By Ferd Lewis
Advertiser Columnist
When his team was passed over by the NCAA selection committee in March, University of Hawai'i Rainbow Wahine basketball coach Vince Goo had a lot to say.
Yesterday, with the release of his tentative non-conference schedule, he said it even more eloquently.
With an out-of-conference tournament lineup that features both national championship finalists, Connecticut and Oklahoma, the message is that the Wahine can't wait for their lagging Western Athletic Conference brethren to beef up schedules and power ratings.
With a holiday tournament schedules that include six NCAA Tournament teams from the past season, the point was made that the Wahine are tired of being Women's National Invitation Tournament regulars.
Four consecutive seasons without an NCAA Tournament berth the longest drought since Goo took over in 1987-88 can be a strong motivator.
When it comes to frustration, the just-completed season provided a career's worth. The Rainbow Wahine went 23-7 and finished runnerup in the WAC Tournament to Louisiana Tech but couldn't crack the list of 34 at-large invitees to the NCAA bash.

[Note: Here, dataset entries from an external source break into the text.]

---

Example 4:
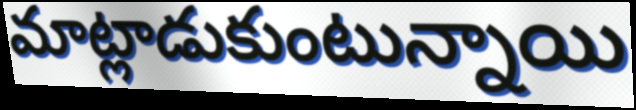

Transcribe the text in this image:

మాట్లాడుకుంటున్నాయి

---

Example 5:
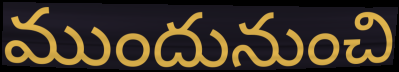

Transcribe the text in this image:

ముందునుంచి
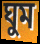
ঘুম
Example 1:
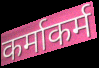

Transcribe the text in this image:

कर्माकर्म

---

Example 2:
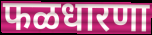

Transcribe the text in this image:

फळधारणा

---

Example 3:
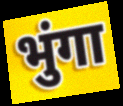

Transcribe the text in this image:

भुंगा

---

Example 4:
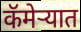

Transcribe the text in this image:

कॅमेऱ्यात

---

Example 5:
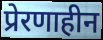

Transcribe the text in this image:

प्रेरणाहीन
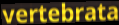
vertebrata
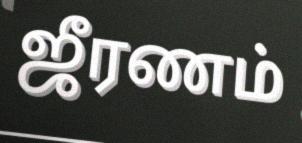
ஜீரணம்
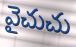
వైచుచు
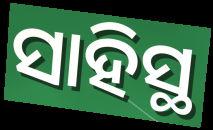
ସାହିସ୍ଥ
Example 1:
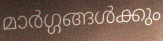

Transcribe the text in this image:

മാർഗ്ഗങ്ങൾക്കും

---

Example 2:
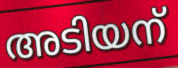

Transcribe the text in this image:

അടിയന്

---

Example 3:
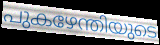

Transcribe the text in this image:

പുകഴേന്തിയുടെ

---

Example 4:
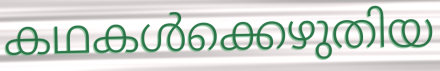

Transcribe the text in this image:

കഥകൾക്കെഴുതിയ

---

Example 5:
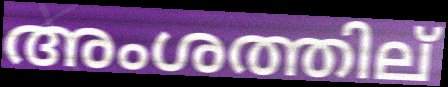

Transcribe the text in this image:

അംശത്തില്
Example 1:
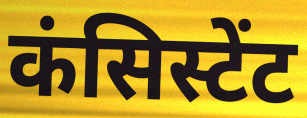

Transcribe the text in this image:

कंसिस्टेंट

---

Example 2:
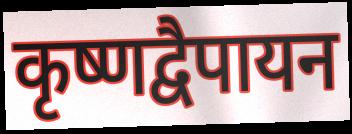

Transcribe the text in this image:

कृष्णद्वैपायन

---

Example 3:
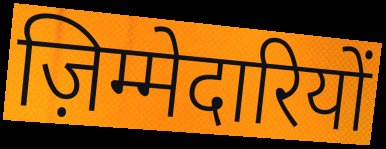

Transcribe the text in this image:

ज़िम्मेदारियों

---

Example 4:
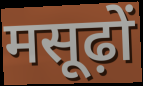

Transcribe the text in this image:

मसूढ़ों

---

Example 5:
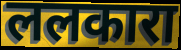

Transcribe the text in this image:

ललकारा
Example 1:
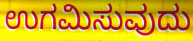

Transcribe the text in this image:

ಉಗಮಿಸುವುದು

So schedule planning that was already under way got even more serious and the guest list more exclusive. "We needed to really get our tournaments as tough as we could," Goo said.
There is no doubting where the Rainbow Wahine's weakest link has been: their conference schedule. Entering the conference last season, UH had a Ratings Percentage Index (RPI) of 14. When the WAC season ended, they dropped to 44th.
Since the Wahine can't do anything about who they play in the conference where they might otherwise like to vaporize Texas-El Paso (RPI of 302), Fresno State (250) or Boise State (220) from the schedule they can and need to make it up on the non-conference side.
Enter UConn, Oklahoma, North Carolina, Nevada-Las Vegas, Texas Tech and Tennessee-Chattanooga, NCAA Tournament teams all, plus "name" schools UCLA and Kentucky.
Booking them for the four tournaments i the Nov. 23-25 Marriott Resort Classic, the Nov. 29-Dec. 1 Rainbow Wahine Classic, the Dec. 14-15 Hawai'i Invitational and Dec. 20-21 Ala Moana Hotel Paradise Classic gets UH only a third of the way to where it needs to go.
Now, Goo needs to arrange it so that the tournament draws and a little luck allow UH to play as many of them as possible. Then, unlike last season when UH was without a victory over a Top 25 team, the Rainbow Wahine must win a fair share, too.
But pumping up the quality of the schedule is a promising first step for the Rainbow Wahine.